Neue Politik, nicht neue Politiker

In Bolivien hat Präsident Carlos Mesa seinen Rücktritt angeboten – doch den wollen nicht einmal die Linken

BUENOS AIRES taz ■ Auf der Straße zwischen Santa Cruz und La Paz: Barrikaden und Blockaden. In der Stadt El Alto: Streik und Straßenblockaden. In Bulo-Bulo: Campesinos belagern Ölbohrstätten. In Sucre: Straßensperren. Campesinos, Koka-Bauern und Gewerkschafter haben in Bolivien die Regierung herausgefordert und versuchen einen Politikwechsel zu erzwingen. Präsident Carlos Mesa reagierte und bot dem Kongress seinen Rücktritt an. Die 157 Abgeordnete sollten gestern darüber entscheiden, ob sie Mesa weiterhin als Präsidenten haben wollen oder nicht.

„Ich kann nicht weiterregieren, wenn ich geplagt werde von einer nationalen Blockade, die das Land stranguliert, oder von Ultimaten, Streiks, Drohungen und Aktionen, die zu nichts anderem führen, als das Land weiter zu zerstören“, sagte Mesa in einer Fernsehansprache. Der Präsident machte den Koka-Gewerkschafter und Abgeordneten der „Bewegung für den Sozialimus“ (MAS), Evo Morales, und den Stadtteilaktivisten Abel Mamani aus El Alto für die Lage im Land verantwortlich. Beide würden mit ihren Aktionen das Land unregierbar machen. Morales sprach von „Betrug“ und warf Mesa vor, einen Putsch zu planen. Mamani gab zur Antwort, niemand habe den Rücktritt von Mesa gefordert. Trotzdem protestieren beide seit Wochen gegen die Politik der Regierung. Es geht ihnen nicht um neue Politiker, sondern um eine neue Politik.

Morales rief zu Straßenblockaden auf, um die Verabschiedung eines Gesetzes zu erzwingen, das vorsieht, die Staatsabgaben für die Erdölförderung durch transnationale Konzerne in Bolivien von 18 auf 50 Prozent zu erhöhen. In seiner Fernsehansprache nannte Mesa ein solches Gesetz „undurchführbar“, da die „internationale Gemeinschaft dagegen ist“. Morales hingegen argumentiert, die Bodenschätze Boliviens sollen zuerst den Bolivianern zugute kommen.

=====

Zu erledigen>
1. Aktualisiere den Artikel über Bolivien von „Morales rief zu“ bis „Bolivianern zugute kommen.“ und setze dabei „Radioansprache“ an die Stelle von „Fernsehansprache“.
2. Führe den Artikel über Bolivien nach seinem letzten Satz weiter.
Die Auflistung wird zur Bearbeitung nicht gebraucht.

Bereitgestellte Einträge>

=====

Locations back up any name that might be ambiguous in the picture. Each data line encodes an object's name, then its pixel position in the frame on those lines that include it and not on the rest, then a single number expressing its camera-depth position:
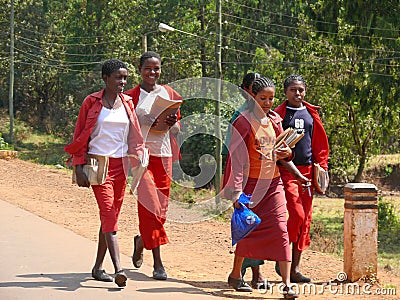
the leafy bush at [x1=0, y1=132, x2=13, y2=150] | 27.23
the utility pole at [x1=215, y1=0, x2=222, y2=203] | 18.91
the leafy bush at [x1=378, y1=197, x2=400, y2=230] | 19.70
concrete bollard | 7.35
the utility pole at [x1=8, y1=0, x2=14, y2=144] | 37.88
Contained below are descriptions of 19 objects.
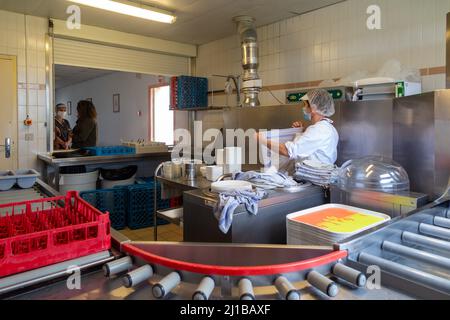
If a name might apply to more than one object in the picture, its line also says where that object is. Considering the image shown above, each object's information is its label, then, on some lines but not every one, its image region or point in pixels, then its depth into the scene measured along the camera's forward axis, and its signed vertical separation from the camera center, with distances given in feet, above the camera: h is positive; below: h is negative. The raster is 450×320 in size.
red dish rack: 2.83 -0.83
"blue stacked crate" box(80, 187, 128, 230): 13.82 -2.22
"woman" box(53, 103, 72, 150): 15.88 +0.86
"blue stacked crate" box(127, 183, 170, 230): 14.44 -2.50
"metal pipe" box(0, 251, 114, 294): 2.73 -1.07
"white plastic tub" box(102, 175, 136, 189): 15.35 -1.59
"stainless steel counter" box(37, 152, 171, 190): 12.96 -0.46
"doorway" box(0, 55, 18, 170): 13.32 +1.69
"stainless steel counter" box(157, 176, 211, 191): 8.74 -0.93
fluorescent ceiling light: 11.16 +4.96
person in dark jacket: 16.39 +1.21
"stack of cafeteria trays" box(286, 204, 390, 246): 4.10 -1.00
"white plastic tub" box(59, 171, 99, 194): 13.99 -1.38
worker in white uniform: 8.27 +0.24
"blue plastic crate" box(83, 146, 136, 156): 14.38 -0.03
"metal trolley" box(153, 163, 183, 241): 8.11 -1.67
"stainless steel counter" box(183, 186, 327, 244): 5.74 -1.26
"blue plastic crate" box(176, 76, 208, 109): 17.11 +2.98
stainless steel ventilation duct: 13.96 +3.79
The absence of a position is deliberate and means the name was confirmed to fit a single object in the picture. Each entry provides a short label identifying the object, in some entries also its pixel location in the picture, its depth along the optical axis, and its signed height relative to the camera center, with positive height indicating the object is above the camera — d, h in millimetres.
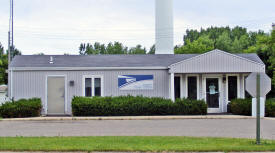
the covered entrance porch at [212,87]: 23328 -140
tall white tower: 27812 +4101
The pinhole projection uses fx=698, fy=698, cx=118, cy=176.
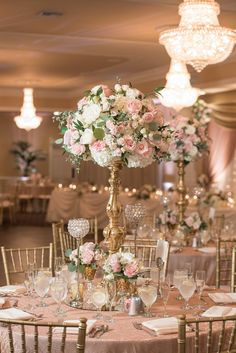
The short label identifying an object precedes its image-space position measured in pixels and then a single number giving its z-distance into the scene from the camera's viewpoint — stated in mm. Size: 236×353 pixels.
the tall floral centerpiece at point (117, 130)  3922
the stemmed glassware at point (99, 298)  3805
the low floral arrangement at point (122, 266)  3975
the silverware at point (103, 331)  3434
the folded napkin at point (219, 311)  3838
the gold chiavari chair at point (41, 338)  2955
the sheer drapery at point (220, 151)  14781
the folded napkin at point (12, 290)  4336
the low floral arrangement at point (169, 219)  7031
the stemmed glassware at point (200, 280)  4133
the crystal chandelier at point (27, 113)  14930
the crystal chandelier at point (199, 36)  6645
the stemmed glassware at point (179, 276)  4062
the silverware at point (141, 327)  3489
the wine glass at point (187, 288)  3957
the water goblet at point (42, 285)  3961
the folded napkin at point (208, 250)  6441
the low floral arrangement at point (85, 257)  4164
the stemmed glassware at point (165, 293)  3961
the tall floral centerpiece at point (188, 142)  6934
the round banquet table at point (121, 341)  3336
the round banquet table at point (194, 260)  6332
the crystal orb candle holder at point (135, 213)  4520
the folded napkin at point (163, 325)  3475
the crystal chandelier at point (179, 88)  9734
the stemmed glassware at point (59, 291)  3811
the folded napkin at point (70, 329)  3450
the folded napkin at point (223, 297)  4160
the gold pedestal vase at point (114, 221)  4199
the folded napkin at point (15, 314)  3689
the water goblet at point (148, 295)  3801
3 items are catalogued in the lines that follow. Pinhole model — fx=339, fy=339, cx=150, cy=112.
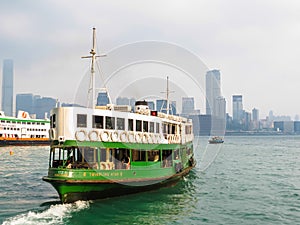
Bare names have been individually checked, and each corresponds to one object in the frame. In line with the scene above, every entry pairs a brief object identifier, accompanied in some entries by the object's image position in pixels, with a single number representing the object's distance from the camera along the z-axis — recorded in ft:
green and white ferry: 66.85
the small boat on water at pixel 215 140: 399.63
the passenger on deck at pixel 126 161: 74.84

=====

Erwartete Ergebnisse>
1.
Morales rief zu Straßenblockaden auf, um die Verabschiedung eines Gesetzes zu erzwingen, das vorsieht, die Staatsabgaben für die Erdölförderung durch transnationale Konzerne in Bolivien von 18 auf 50 Prozent zu erhöhen. In seiner Radioansprache nannte Mesa ein solches Gesetz „undurchführbar“, da die „internationale Gemeinschaft dagegen ist“. Morales hingegen argumentiert, die Bodenschätze Boliviens sollen zuerst den Bolivianern zugute kommen.

2.
Das Zentrum der Proteste ist wieder einmal die Stadt El Alto, wo Mamani die Bewohner organisiert. Schon vor 17 Monaten, als der damalige Präsident Gonzalo Sánchez de Losada gestürzt wurde, standen in El Alto Barrikaden. Jetzt wird wieder seit sieben Tagen in El Alto gestreikt und es werden Straßensperren gebaut. Seit langem fordern die Bewohner, dass der Wasserkonzern Aguas de Illimani, der zu dem französischen Multi Suez gehört, El Alto endlich verlässt. Per Dekret hatte Mesa bereits im Januar den Vertrag mit Suez gekündigt, doch der Konzern droht mit einem Prozess, der die Regierung bis zu 50 Millionen Dollar kosten könnte. Seit der Privatisierung der Wasserversorgung in El Alto waren die Anschlussgebühren für einen Wasseranschluss enorm gestiegen, auch blieben 40.000 Haushalte ohne Wasserversorgung, weil der Konzern nicht genügend investiere, so die Bewohner von El Alto.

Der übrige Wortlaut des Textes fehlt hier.